136 e-Letters

  • The problem with non-clinical incident reports

    We can only reiterate the points brought forward by Carl Macrae in “The problem with incident reporting”. In our own work with incident reporting systems in the UK and Austria we observe that an estimated 50% of incident reports are eliminated without further consideration due to their non-clinical nature, even if they may affect patient safety. The remaining clinical reports are then pigeonholed to fit existing medical categories of expertise for further investigation. Hence, current incident reporting practices do not truly reflect the systemic complexities of medical errors, which are composed of both clinical and non-clinical elements. Incident reporting systems in healthcare need to either use more stringent reporting criteria to exclude non-clinical incidents upfront (even if they affect patient safety), but this would mean cutting themselves short of opportunities for whole system improvement. Alternatively, non-clinical reports should be further investigated to determine their potential contribution to (un)safe practice. This is likely to require the inclusion of non-clinical, organisational experts in the analysis of incident reports.

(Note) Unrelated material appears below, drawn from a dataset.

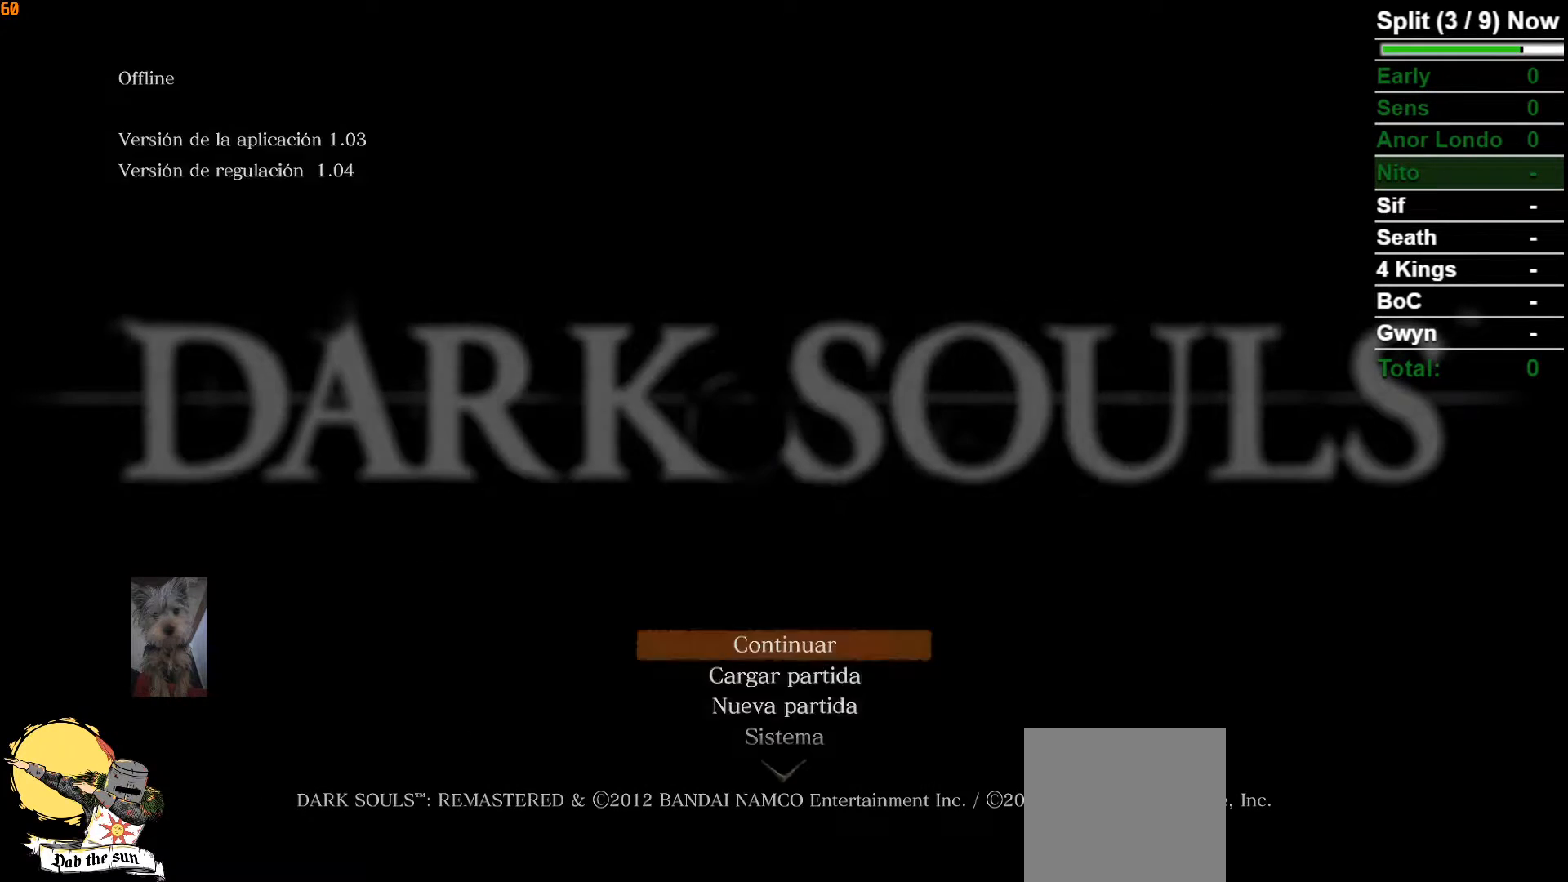
{"buttons": [], "left_stick": "center", "right_stick": "center", "events": [[83, "A", "up"], [150, "A", "down"], [250, "A", "up"], [333, "A", "down"], [433, "A", "up"]]}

  • Authors response to comment by Maureen E. Burger

    We appreciate the concerns raised and agree that accurately presenting the findings of our study regarding patient-reported possible PICC-related complications is important. We took several steps to ensure transparency in how we presented our data. First, we were vigilant about consistently defining our outcomes as “possible complications” in all key areas of the paper including the main outcomes and conclusions section of the abstract, study measures section in the methods, main findings in the results section and in the discussion. The fact that the term “possible” or “potential” was not always used or some terms appeared to be used interchangeably was to improve readability of the article. In general, however, we were conscientious about clearly noting that we asked patients about signs or symptoms of a potential complication or adverse effect. Second, we purposefully chose to not present the data as complication rates (implying that these were actual events), but as the percentage of patients reporting a given event – thus we faithfully represented what we were told by patients during follow-up assessments. Third, we took these approaches because our primary objective was to accurately present the data collected from our patients; if something mattered enough to a patient to tell us about it, then it should matter to us as healthcare professionals regardless of internal standards that we may use to define serious medical complications. While that’s not to say that f...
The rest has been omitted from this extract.